Only one stretch of the records below should be repeated. It starts with the line containing "assign value_diff = new_value" and goes on through the line containing "assign timeout_diff = counter", exactly as written.

==== RECORDS FOR THIS EXERCISE ====

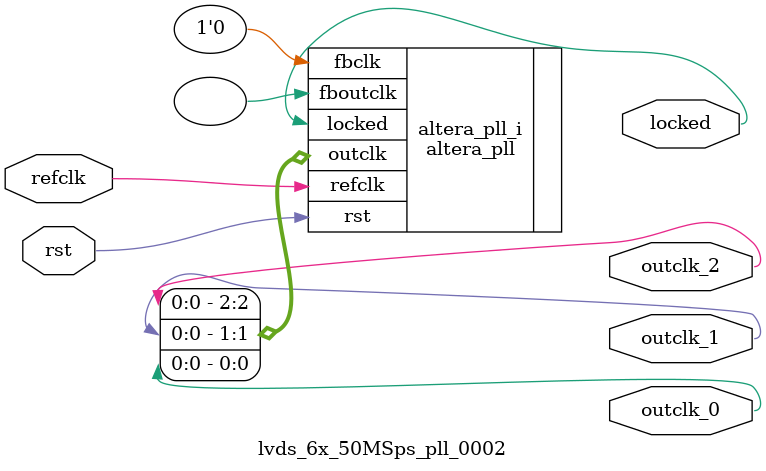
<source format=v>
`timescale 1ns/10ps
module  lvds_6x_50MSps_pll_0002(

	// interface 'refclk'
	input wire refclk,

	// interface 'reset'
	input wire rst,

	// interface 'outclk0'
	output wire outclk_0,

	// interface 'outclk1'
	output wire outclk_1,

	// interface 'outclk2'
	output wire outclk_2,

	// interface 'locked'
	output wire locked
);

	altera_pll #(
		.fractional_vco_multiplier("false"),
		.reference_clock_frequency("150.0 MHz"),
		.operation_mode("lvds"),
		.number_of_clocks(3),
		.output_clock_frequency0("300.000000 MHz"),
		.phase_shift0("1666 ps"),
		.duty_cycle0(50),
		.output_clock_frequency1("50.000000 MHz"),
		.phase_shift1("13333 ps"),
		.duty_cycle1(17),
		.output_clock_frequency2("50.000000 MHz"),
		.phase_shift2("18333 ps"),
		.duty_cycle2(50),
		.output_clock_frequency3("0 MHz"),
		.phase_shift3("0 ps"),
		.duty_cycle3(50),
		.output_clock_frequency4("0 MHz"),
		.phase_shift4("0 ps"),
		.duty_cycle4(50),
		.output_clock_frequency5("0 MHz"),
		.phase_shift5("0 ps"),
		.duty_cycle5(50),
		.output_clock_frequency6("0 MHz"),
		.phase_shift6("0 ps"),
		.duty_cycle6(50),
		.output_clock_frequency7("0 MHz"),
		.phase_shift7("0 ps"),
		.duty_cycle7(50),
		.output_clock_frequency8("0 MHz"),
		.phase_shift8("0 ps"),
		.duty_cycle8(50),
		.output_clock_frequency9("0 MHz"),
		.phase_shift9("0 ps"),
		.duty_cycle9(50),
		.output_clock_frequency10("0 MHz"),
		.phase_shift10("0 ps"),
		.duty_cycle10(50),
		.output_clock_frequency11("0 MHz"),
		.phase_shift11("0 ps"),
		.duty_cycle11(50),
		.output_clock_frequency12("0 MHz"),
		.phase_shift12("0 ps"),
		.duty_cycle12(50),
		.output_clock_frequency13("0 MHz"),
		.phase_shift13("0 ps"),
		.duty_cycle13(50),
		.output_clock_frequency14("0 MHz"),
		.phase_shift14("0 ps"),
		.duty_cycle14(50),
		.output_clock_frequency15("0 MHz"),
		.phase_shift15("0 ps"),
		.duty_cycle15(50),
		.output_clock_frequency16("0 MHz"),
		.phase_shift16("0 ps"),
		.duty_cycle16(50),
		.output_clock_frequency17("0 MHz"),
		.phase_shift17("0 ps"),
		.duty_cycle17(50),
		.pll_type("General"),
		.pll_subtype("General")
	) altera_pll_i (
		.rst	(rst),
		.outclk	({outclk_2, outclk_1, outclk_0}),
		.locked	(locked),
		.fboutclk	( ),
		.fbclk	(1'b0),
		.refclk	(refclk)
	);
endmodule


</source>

====
==== RECORDS FOR THIS EXERCISE ====

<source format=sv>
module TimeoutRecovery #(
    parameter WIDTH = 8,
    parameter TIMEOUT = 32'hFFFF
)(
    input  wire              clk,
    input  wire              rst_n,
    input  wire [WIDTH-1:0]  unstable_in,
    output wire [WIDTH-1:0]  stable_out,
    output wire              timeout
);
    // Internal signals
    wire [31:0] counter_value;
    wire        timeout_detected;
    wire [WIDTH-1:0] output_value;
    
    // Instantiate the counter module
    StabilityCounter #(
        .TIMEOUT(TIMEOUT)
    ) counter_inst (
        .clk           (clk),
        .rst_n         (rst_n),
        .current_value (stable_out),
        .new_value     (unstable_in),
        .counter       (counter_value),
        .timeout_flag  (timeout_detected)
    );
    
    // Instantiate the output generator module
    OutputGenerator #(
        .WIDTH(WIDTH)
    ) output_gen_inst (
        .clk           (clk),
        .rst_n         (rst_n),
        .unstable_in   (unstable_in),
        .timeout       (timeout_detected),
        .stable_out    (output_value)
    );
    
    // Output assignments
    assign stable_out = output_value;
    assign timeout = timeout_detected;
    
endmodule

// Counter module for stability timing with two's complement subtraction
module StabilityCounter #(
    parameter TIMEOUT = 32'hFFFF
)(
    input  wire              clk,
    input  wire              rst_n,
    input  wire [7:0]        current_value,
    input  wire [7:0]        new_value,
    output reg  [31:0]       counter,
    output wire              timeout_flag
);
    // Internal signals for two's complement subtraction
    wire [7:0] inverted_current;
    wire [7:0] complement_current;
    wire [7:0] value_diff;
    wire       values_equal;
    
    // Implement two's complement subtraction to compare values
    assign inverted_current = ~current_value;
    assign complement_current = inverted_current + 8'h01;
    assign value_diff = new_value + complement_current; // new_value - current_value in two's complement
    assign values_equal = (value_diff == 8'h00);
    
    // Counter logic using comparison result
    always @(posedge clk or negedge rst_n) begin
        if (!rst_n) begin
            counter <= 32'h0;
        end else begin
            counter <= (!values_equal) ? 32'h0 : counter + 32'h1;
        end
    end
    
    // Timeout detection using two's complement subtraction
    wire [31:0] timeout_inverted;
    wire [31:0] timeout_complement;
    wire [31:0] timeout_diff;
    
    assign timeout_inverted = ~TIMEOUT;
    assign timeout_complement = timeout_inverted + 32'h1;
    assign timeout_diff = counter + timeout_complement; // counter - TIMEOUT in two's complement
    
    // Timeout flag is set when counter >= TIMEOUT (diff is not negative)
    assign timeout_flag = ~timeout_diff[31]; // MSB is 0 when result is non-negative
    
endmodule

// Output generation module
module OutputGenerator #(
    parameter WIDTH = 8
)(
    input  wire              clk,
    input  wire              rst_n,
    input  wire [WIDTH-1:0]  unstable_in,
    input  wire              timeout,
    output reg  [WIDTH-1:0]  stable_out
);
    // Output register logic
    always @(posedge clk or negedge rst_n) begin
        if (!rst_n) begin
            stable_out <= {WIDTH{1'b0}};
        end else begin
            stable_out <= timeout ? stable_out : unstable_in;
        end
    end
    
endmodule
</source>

====

* **TASK OUTPUT**:
    assign value_diff = new_value + complement_current; // new_value - current_value in two's complement
    assign values_equal = (value_diff == 8'h00);
    
    // Counter logic using comparison result
    always @(posedge clk or negedge rst_n) begin
        if (!rst_n) begin
            counter <= 32'h0;
        end else begin
            counter <= (!values_equal) ? 32'h0 : counter + 32'h1;
        end
    end
    
    // Timeout detection using two's complement subtraction
    wire [31:0] timeout_inverted;
    wire [31:0] timeout_complement;
    wire [31:0] timeout_diff;
    
    assign timeout_inverted = ~TIMEOUT;
    assign timeout_complement = timeout_inverted + 32'h1;
    assign timeout_diff = counter + timeout_complement; // counter - TIMEOUT in two's complement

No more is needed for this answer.